"Our people are not stupid": State media are allowed to report on mistakes in the war

For a long time, public criticism of Putin in Russia seemed unimaginable.

"Our people are not stupid": State media are allowed to report on mistakes in the war

For a long time, public criticism of Putin in Russia seemed unimaginable. But on the Russian President's birthday of all days, the Kremlin allows state television to report critically on mistakes made during the war. According to one report, the situation is so bad that it is no longer possible to lie.

According to a media report, with its troops losing ground almost daily, the Kremlin is instructing some of its state media to admit some mistakes in President Vladimir Putin's invasion of Ukraine.

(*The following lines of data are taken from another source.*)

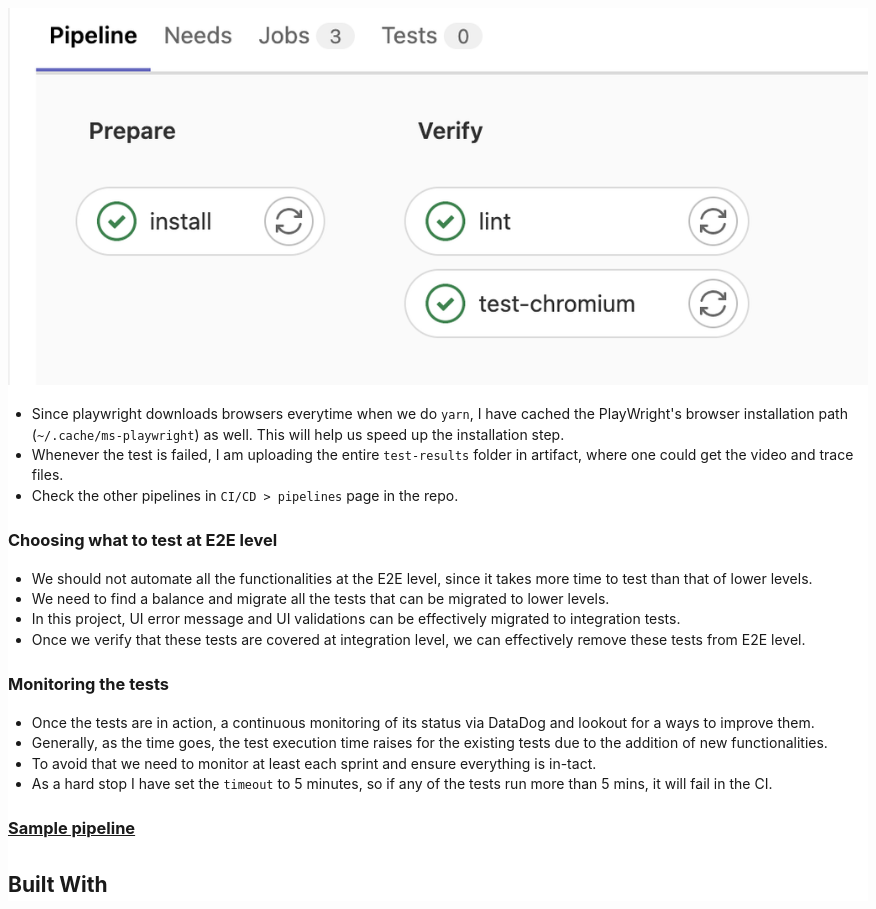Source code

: ![alt text](helpers/gitlabPipeline.png)
* Since playwright downloads browsers everytime when we do `yarn`, I have cached the PlayWright's browser installation path (`~/.cache/ms-playwright`) as well. This will help us speed up the installation step.
* Whenever the test is failed, I am uploading the entire `test-results` folder in artifact, where one could get the video and trace files.
* Check the other pipelines in `CI/CD > pipelines` page in the repo.

### Choosing what to test at E2E level
* We should not automate all the functionalities at the E2E level, since it takes more time to test than that of lower levels.
* We need to find a balance and migrate all the tests that can be migrated to lower levels.
* In this project, UI error message and UI validations can be effectively migrated to integration tests.
* Once we verify that these tests are covered at integration level, we can effectively remove these tests from E2E level.

### Monitoring the tests
* Once the tests are in action, a continuous monitoring of its status via DataDog and lookout for a ways to improve them.
* Generally, as the time goes, the test execution time raises for the existing tests due to the addition of new functionalities.
* To avoid that we need to monitor at least each sprint and ensure everything is in-tact.
* As a hard stop I have set the `timeout` to 5 minutes, so if any of the tests run more than 5 mins, it will fail in the CI.

### [Sample pipeline](https://gitlab.com/nareshnavinash/playwright-typescript-pom/-/pipelines/476524440)

## Built With

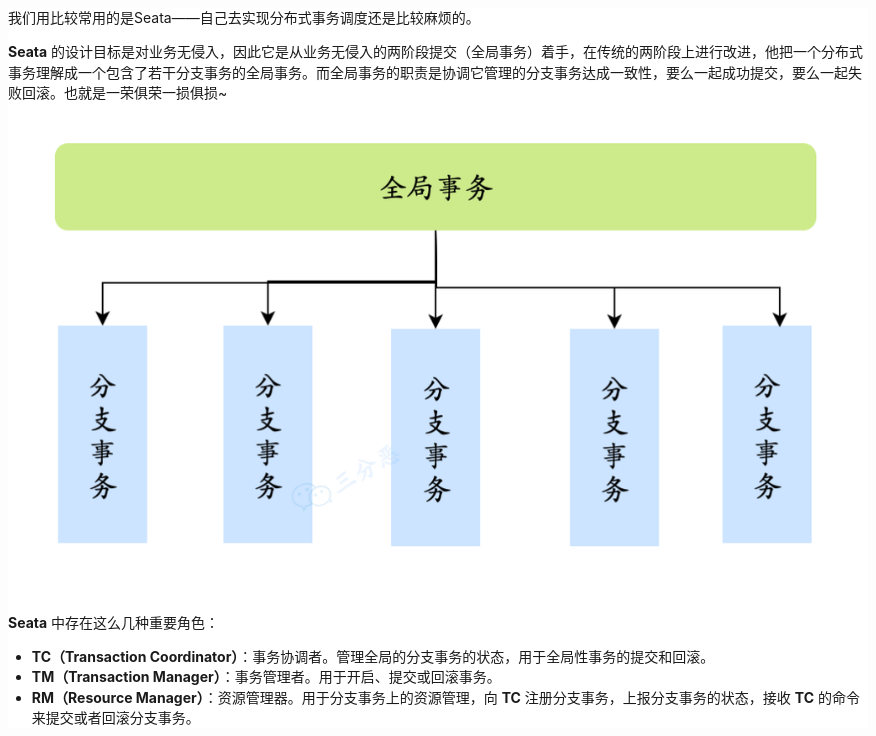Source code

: 我们用比较常用的是Seata——自己去实现分布式事务调度还是比较麻烦的。

**Seata** 的设计目标是对业务无侵入，因此它是从业务无侵入的两阶段提交（全局事务）着手，在传统的两阶段上进行改进，他把一个分布式事务理解成一个包含了若干分支事务的全局事务。而全局事务的职责是协调它管理的分支事务达成一致性，要么一起成功提交，要么一起失败回滚。也就是一荣俱荣一损俱损~


![Alt text](assets/image-72.png)


**Seata** 中存在这么几种重要角色：

*   **TC（Transaction Coordinator）**：事务协调者。管理全局的分支事务的状态，用于全局性事务的提交和回滚。
*   **TM（Transaction Manager）**：事务管理者。用于开启、提交或回滚事务。
*   **RM（Resource Manager）**：资源管理器。用于分支事务上的资源管理，向 **TC** 注册分支事务，上报分支事务的状态，接收 **TC** 的命令来提交或者回滚分支事务。

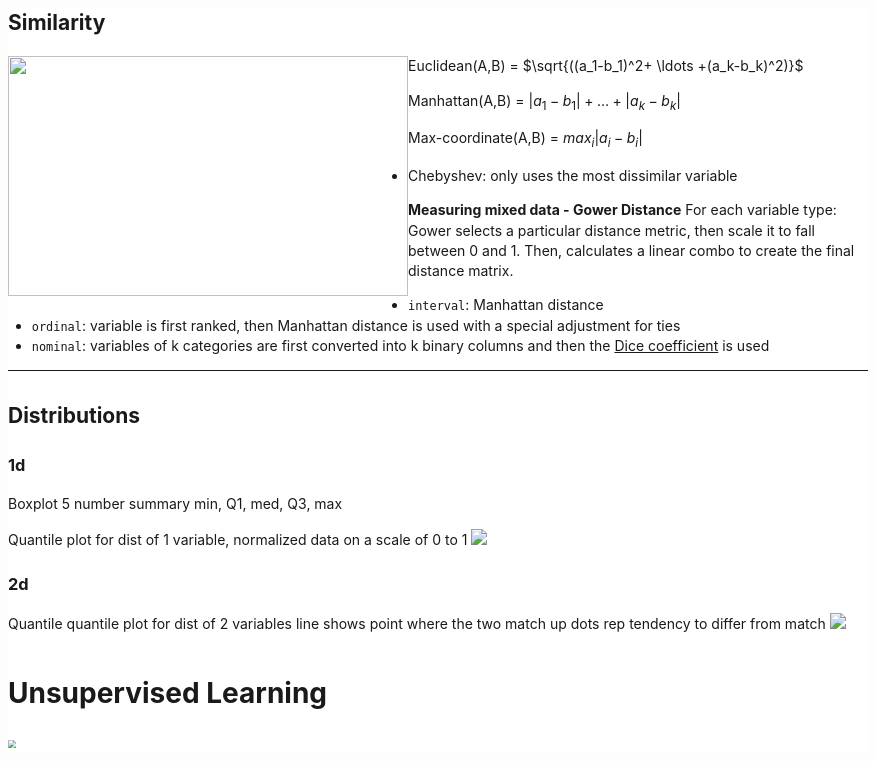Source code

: 

## Similarity

<img src=https://i.imgur.com/vVFUNGz.png width="400" height="240" align="left">



Euclidean(A,B) = $\sqrt{((a_1-b_1)^2+ \ldots +(a_k-b_k)^2)}$

Manhattan(A,B) = $|a_1-b_1| + \ldots + |a_k-b_k|$

Max-coordinate(A,B) = $max_i |a_i-b_i|$

- Chebyshev: only uses the most dissimilar variable



**Measuring mixed data - Gower Distance** 
For each variable type: Gower selects a particular distance metric, then scale it to fall between 0 and 1.
Then, calculates a linear combo to create the final distance matrix.

* `interval`: Manhattan distance
* `ordinal`: variable is first ranked, then Manhattan distance is used with a special adjustment for ties
* `nominal`: variables of k categories are first converted into k binary columns and then the [Dice coefficient](http://stats.stackexchange.com/a/55802/21654) is used

---

## Distributions

### 1d

Boxplot 5 number summary
min, Q1, med, Q3, max

Quantile plot for dist of 1 variable, normalized data on a scale of 0 to 1
<img src="https://i.imgur.com/ALHW7ej.png" width="500" />



### 2d

Quantile quantile plot for dist of 2 variables
line shows point where the two match up
dots rep tendency to differ from match
<img src="https://i.imgur.com/0KMGiD1.png" width="500" />



# Unsupervised Learning

<img src="https://www.researchgate.net/profile/Muhammad-Usama-36/publication/319952798/figure/fig1/AS:540941791567873@1505981981481/Taxonomy-of-Unsupervised-Learning-Techniques.png" style="zoom:50%;" />
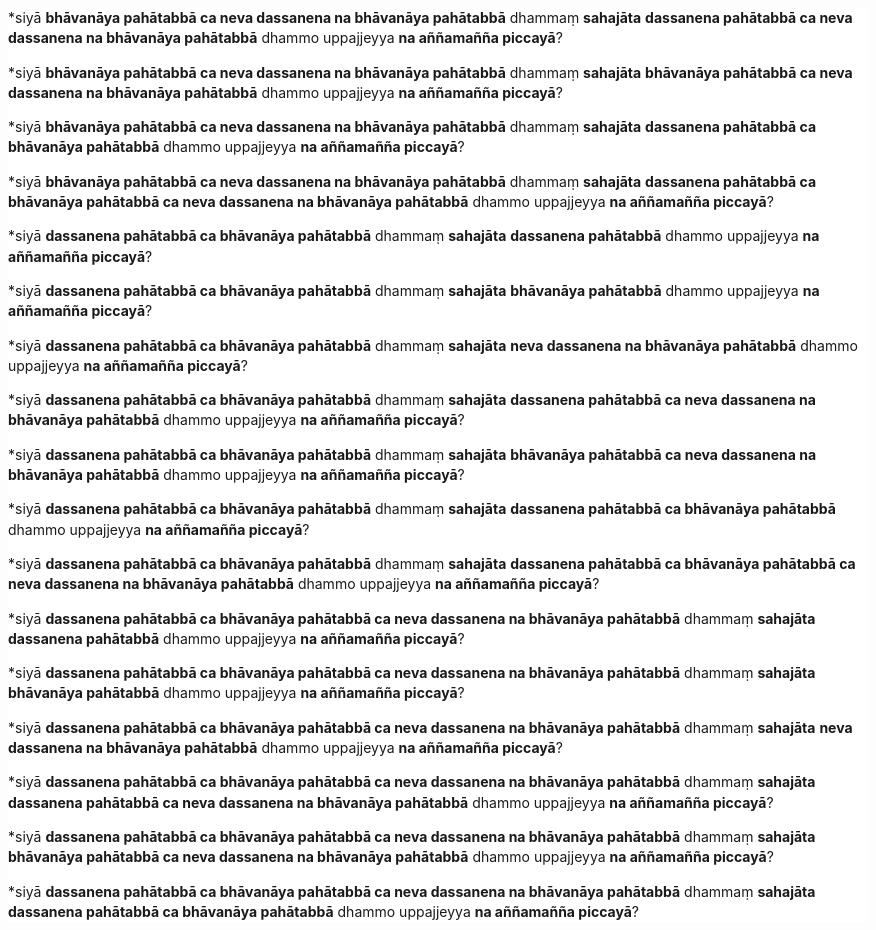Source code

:    *siyā **bhāvanāya pahātabbā ca neva dassanena na bhāvanāya pahātabbā** dhammaṃ **sahajāta** **dassanena pahātabbā ca neva dassanena na bhāvanāya pahātabbā** dhammo uppajjeyya **na aññamañña piccayā**?

   *siyā **bhāvanāya pahātabbā ca neva dassanena na bhāvanāya pahātabbā** dhammaṃ **sahajāta** **bhāvanāya pahātabbā ca neva dassanena na bhāvanāya pahātabbā** dhammo uppajjeyya **na aññamañña piccayā**?

   *siyā **bhāvanāya pahātabbā ca neva dassanena na bhāvanāya pahātabbā** dhammaṃ **sahajāta** **dassanena pahātabbā ca bhāvanāya pahātabbā** dhammo uppajjeyya **na aññamañña piccayā**?

   *siyā **bhāvanāya pahātabbā ca neva dassanena na bhāvanāya pahātabbā** dhammaṃ **sahajāta** **dassanena pahātabbā ca bhāvanāya pahātabbā ca neva dassanena na bhāvanāya pahātabbā** dhammo uppajjeyya **na aññamañña piccayā**?

   *siyā **dassanena pahātabbā ca bhāvanāya pahātabbā** dhammaṃ **sahajāta** **dassanena pahātabbā** dhammo uppajjeyya **na aññamañña piccayā**?

   *siyā **dassanena pahātabbā ca bhāvanāya pahātabbā** dhammaṃ **sahajāta** **bhāvanāya pahātabbā** dhammo uppajjeyya **na aññamañña piccayā**?

   *siyā **dassanena pahātabbā ca bhāvanāya pahātabbā** dhammaṃ **sahajāta** **neva dassanena na bhāvanāya pahātabbā** dhammo uppajjeyya **na aññamañña piccayā**?

   *siyā **dassanena pahātabbā ca bhāvanāya pahātabbā** dhammaṃ **sahajāta** **dassanena pahātabbā ca neva dassanena na bhāvanāya pahātabbā** dhammo uppajjeyya **na aññamañña piccayā**?

   *siyā **dassanena pahātabbā ca bhāvanāya pahātabbā** dhammaṃ **sahajāta** **bhāvanāya pahātabbā ca neva dassanena na bhāvanāya pahātabbā** dhammo uppajjeyya **na aññamañña piccayā**?

   *siyā **dassanena pahātabbā ca bhāvanāya pahātabbā** dhammaṃ **sahajāta** **dassanena pahātabbā ca bhāvanāya pahātabbā** dhammo uppajjeyya **na aññamañña piccayā**?

   *siyā **dassanena pahātabbā ca bhāvanāya pahātabbā** dhammaṃ **sahajāta** **dassanena pahātabbā ca bhāvanāya pahātabbā ca neva dassanena na bhāvanāya pahātabbā** dhammo uppajjeyya **na aññamañña piccayā**?

   *siyā **dassanena pahātabbā ca bhāvanāya pahātabbā ca neva dassanena na bhāvanāya pahātabbā** dhammaṃ **sahajāta** **dassanena pahātabbā** dhammo uppajjeyya **na aññamañña piccayā**?

   *siyā **dassanena pahātabbā ca bhāvanāya pahātabbā ca neva dassanena na bhāvanāya pahātabbā** dhammaṃ **sahajāta** **bhāvanāya pahātabbā** dhammo uppajjeyya **na aññamañña piccayā**?

   *siyā **dassanena pahātabbā ca bhāvanāya pahātabbā ca neva dassanena na bhāvanāya pahātabbā** dhammaṃ **sahajāta** **neva dassanena na bhāvanāya pahātabbā** dhammo uppajjeyya **na aññamañña piccayā**?

   *siyā **dassanena pahātabbā ca bhāvanāya pahātabbā ca neva dassanena na bhāvanāya pahātabbā** dhammaṃ **sahajāta** **dassanena pahātabbā ca neva dassanena na bhāvanāya pahātabbā** dhammo uppajjeyya **na aññamañña piccayā**?

   *siyā **dassanena pahātabbā ca bhāvanāya pahātabbā ca neva dassanena na bhāvanāya pahātabbā** dhammaṃ **sahajāta** **bhāvanāya pahātabbā ca neva dassanena na bhāvanāya pahātabbā** dhammo uppajjeyya **na aññamañña piccayā**?

   *siyā **dassanena pahātabbā ca bhāvanāya pahātabbā ca neva dassanena na bhāvanāya pahātabbā** dhammaṃ **sahajāta** **dassanena pahātabbā ca bhāvanāya pahātabbā** dhammo uppajjeyya **na aññamañña piccayā**?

The Kremlin fears that its tirelessly optimistic propaganda could stir up public doubts, writes the news portal "Bloomberg", among others.

After months of reporting practically only successes on the battlefield, state television has recently reported Russia's retreats and defeats - without the usual positive portrayal of the Ministry of Defense. "We have to stop lying," Andrei Kartapolov, a former general who now heads the defense committee in the lower house of parliament, said on a popular online talk show this week. "Our people are not stupid."

Questions to Putin or his decision to invade Ukraine are not permitted, the report says. Since it does not currently appear that the Russian army will have anything to oppose the Ukrainian counter-offensive in the near future, one hopes that the reporting will generate growing support from the population.

The new approach is also reflected at the highest level. The president has held at least two closed-door meetings with a small group of Russian military correspondents since early summer, including one just before last month's sudden decision to order 300,000 reservists to be called up, according to people familiar with the situation.

The sudden eruption of criticism on state television of military action in the war could justify calls by the Russian elite for more indiscriminate attacks on Ukrainian cities and infrastructure, said Tatiana Stanovaya, founder of the R.Politik research group. "There is a big debate in the ruling class about how to win this war now that the army has shown it is incapable," she said. "There is a hunt for those responsible and efforts to get Putin to look for other solutions."

At their last meeting with Putin, the war correspondents, known for their nationalist views and skepticism about the military, appeared to paint a bleak picture of the situation on the front lines. In just a few weeks, Ukrainian forces had invaded large areas that Russian troops had been fighting for months to occupy. Some have therefore questioned whether Putin received a full account of the actual situation at his official briefings.